━━━ Provided information ━━━
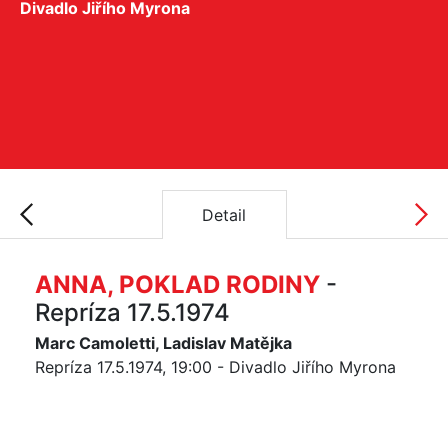
Divadlo Jiřího Myrona
Detail
ANNA, POKLAD RODINY
-
Repríza 17.5.1974
Marc Camoletti, Ladislav Matějka
Repríza 17.5.1974, 19:00 - Divadlo Jiřího Myrona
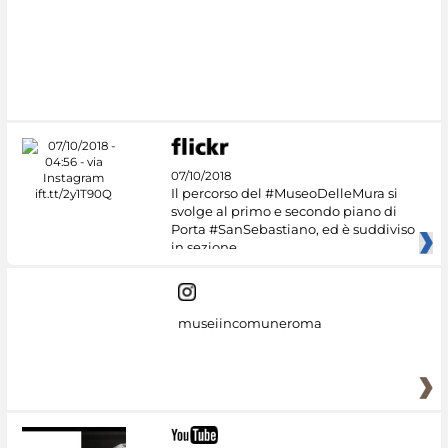
07/10/2018
Il percorso del #MuseoDelleMura si
svolge al primo e secondo piano di
Porta #SanSebastiano, ed è suddiviso
in sezione
museiincomuneroma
━━━
» Directive: Extract every line of text from the data above, reproducing each one verbatim and omitting the pictures.

» Answer to this task:
Divadlo Jiřího Myrona
Detail
ANNA, POKLAD RODINY
-
Repríza 17.5.1974
Marc Camoletti, Ladislav Matějka
Repríza 17.5.1974, 19:00 - Divadlo Jiřího Myrona
07/10/2018
Il percorso del #MuseoDelleMura si
svolge al primo e secondo piano di
Porta #SanSebastiano, ed è suddiviso
in sezione
museiincomuneroma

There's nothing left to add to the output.